13 Mars 2013 · Frédéric Bobin · New Dehli Correspondant

Marguerite Duras : retour à Calcutta

Quoi de plus naturel que de ramener l'imaginaire indien de Marguerite Duras en Inde même ? L'expérience n'avait pourtant jamais été tentée. Il revient à Éric Vigner, le directeur artistique du Théâtre de Lorient et "fou de Duras" (selon ses mots), d'avoir osé cette grande première. La pièce Gates to India Song, texte assemblé par le metteur en scène à partir d'India Song et de sa matrice, Le Vice-Consul - puis traduit en anglais -, a été présentée au public du sous-continent dans le cadre du festival Bonjour India, qui promeut des œuvres françaises. 

De Bombay à New Delhi en passant par Calcutta, la réception d'une Marguerite Duras finalement méconnue a oscillé entre la ferveur, l'intérêt poli et le désarroi résigné. En Inde, le nom de l'auteure française était jusqu'ici surtout associé à Hiroshima mon amour et demeurait très daté, référent lointain de la génération d'intellectuels indiens des "seventies". La voici remise au goût du jour.

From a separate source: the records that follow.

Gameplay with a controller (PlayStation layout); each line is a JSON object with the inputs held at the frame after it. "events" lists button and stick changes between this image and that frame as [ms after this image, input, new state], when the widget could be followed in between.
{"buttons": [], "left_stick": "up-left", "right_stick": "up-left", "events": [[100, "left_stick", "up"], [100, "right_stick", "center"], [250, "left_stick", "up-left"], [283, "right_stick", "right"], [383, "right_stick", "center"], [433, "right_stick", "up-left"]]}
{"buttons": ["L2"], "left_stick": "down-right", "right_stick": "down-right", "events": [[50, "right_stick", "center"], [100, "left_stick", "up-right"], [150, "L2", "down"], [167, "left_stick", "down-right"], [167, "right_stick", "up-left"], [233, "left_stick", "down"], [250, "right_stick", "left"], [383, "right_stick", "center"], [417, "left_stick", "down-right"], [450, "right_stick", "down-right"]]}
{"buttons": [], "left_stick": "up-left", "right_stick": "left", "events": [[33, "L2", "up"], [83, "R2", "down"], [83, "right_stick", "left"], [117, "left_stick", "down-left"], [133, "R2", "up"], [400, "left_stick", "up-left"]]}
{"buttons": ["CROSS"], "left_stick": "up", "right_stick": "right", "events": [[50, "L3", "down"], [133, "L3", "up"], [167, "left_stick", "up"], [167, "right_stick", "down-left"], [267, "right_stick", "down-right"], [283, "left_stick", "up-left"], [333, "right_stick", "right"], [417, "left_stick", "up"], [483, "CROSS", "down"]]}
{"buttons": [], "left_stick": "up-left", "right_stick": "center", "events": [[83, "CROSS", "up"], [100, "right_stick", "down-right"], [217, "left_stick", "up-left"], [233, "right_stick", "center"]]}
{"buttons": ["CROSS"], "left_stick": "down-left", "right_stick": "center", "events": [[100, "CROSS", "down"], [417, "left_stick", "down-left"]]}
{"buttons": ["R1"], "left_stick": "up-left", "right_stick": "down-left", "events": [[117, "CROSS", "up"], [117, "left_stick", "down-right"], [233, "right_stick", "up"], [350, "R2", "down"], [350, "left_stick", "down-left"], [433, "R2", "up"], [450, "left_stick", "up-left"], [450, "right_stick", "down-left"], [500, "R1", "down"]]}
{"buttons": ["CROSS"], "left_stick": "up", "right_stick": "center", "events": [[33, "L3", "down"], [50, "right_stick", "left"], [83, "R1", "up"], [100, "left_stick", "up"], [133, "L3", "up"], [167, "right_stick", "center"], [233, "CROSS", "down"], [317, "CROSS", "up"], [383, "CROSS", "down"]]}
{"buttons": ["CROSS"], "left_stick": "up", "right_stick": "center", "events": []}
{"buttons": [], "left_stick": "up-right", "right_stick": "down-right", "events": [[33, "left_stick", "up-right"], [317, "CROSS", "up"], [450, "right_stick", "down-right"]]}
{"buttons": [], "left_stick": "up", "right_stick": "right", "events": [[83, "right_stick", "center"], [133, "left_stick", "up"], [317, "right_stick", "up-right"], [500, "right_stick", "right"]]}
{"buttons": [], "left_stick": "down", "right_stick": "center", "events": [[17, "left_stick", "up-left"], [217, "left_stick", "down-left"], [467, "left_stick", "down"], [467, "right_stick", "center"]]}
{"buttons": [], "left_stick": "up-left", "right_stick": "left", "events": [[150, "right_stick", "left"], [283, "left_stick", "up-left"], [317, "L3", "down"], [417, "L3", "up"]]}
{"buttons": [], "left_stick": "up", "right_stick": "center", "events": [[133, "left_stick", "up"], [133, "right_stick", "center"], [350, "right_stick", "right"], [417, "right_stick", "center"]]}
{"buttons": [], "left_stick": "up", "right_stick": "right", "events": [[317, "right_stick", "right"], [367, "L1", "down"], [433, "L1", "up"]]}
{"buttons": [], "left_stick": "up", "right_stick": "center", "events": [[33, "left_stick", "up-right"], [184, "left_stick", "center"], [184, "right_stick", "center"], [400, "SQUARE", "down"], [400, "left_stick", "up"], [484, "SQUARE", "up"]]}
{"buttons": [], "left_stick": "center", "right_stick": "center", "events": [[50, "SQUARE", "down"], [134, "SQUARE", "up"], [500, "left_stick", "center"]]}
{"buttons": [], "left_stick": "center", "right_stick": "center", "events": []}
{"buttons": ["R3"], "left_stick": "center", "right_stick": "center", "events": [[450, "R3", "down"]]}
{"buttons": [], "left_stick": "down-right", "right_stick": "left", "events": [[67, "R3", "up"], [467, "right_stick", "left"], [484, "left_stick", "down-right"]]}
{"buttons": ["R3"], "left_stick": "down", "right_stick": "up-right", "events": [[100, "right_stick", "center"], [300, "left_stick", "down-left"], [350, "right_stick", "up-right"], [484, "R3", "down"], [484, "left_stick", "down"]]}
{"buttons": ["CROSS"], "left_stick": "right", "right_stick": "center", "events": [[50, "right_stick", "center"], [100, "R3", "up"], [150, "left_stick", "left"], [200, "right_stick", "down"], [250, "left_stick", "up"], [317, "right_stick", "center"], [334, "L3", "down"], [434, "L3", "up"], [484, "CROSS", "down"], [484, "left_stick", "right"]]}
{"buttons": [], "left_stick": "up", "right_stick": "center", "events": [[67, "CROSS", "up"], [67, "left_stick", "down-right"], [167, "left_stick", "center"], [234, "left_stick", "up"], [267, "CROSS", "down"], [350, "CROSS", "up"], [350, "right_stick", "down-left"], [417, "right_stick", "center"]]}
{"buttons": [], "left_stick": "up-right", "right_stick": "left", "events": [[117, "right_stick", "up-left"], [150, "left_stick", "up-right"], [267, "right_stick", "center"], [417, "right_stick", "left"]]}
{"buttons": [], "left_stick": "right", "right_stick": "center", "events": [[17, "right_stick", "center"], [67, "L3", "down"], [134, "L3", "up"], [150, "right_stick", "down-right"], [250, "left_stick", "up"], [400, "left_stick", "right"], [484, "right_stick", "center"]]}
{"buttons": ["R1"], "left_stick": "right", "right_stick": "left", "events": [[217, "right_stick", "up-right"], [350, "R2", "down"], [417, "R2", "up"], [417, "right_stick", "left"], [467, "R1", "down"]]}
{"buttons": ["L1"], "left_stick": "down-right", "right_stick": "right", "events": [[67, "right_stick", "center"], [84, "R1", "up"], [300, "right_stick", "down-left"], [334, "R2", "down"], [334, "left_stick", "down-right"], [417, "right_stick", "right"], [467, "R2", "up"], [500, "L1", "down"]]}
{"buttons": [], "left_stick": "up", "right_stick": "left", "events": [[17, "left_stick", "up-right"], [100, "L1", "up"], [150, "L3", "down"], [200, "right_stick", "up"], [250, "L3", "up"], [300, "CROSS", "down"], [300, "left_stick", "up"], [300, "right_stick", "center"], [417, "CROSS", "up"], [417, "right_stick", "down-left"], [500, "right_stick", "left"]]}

La scène se déroule dans la résidence de l'ambassadeur de France à New Delhi. L'endroit s'impose puisque Duras avait campé son histoire dans une imaginaire résidence de l'ambassadeur de France - mais à Calcutta. Silhouette fine, vêtue d'une robe blanche, Nandita Das, figure connue du cinéma indépendant indien, s'avance à pas glissés sur le parquet du salon. Le décor est minimaliste : un piano, une horloge, une baie ouvrant sur les jardins...

Nandita Das interprète le rôle d'Anne-Marie Stretter, la femme de l'ambassadeur. Son jeu se démarque quelque peu du modèle de Duras. Elle est moins hiératique, plus diaphane, que la Anne-Marie Stretter originelle, mais le public la dévore des yeux. En face d'elle, Suhaas Ahuja a endossé le smoking de coton blanc du vice-consul de France à Lahore, Jean-Marc de H, diplomate en disgrâce (il tirait au revolver sur des lépreux dans les jardins de Shalimar) attendant une prochaine mutation. Lui aussi se décale légèrement du modèle : il apparaît plus imposant, moins brisé. Mais sa performance est saluée.

Ce duel sentimental entre Nandita Das et Suhaas Ahuja sur fond de mousson alanguissant la colonie diplomatique tandis que résonne au loin le chant d'une mendiante laotienne : telle est la Duras "indienne" que les audiences locales ont découverte. À Calcutta en particulier, dans la cour de la maison de Tagore, l'effet Duras a pleinement joué. "Il s'est passé quelque chose de fort et de magique", se réjouit Éric Vigner. À Bombay, ville plus conformiste, les réactions ont été plus contrastées : une partie du public a ostensiblement décroché en cours de route.

Un pari risqué

Ce pari durassien en Inde était risqué pour au moins deux raisons. La première est que Duras n'avait jamais mis les pieds à Calcutta, ni même ailleurs en Inde. Le "cycle indien" de son œuvre - triptyque composé d'India Song, du Vice-Consul et du Ravissement de Lol V. Stein - relève du pur imaginaire, étranger à toute expérience physique. Si l'on excepte la mousson tyrannique, cet élément d'ambiance que Duras l'Indochinoise connaît bien et dont l'Inde partage l'épreuve, les seules "touches" locales sont des serviteurs à turban passant les coupes de champagne. Il était à craindre que ce huis clos de Blancs coloniaux pût embarrasser. Cela n'a apparemment pas été une difficulté.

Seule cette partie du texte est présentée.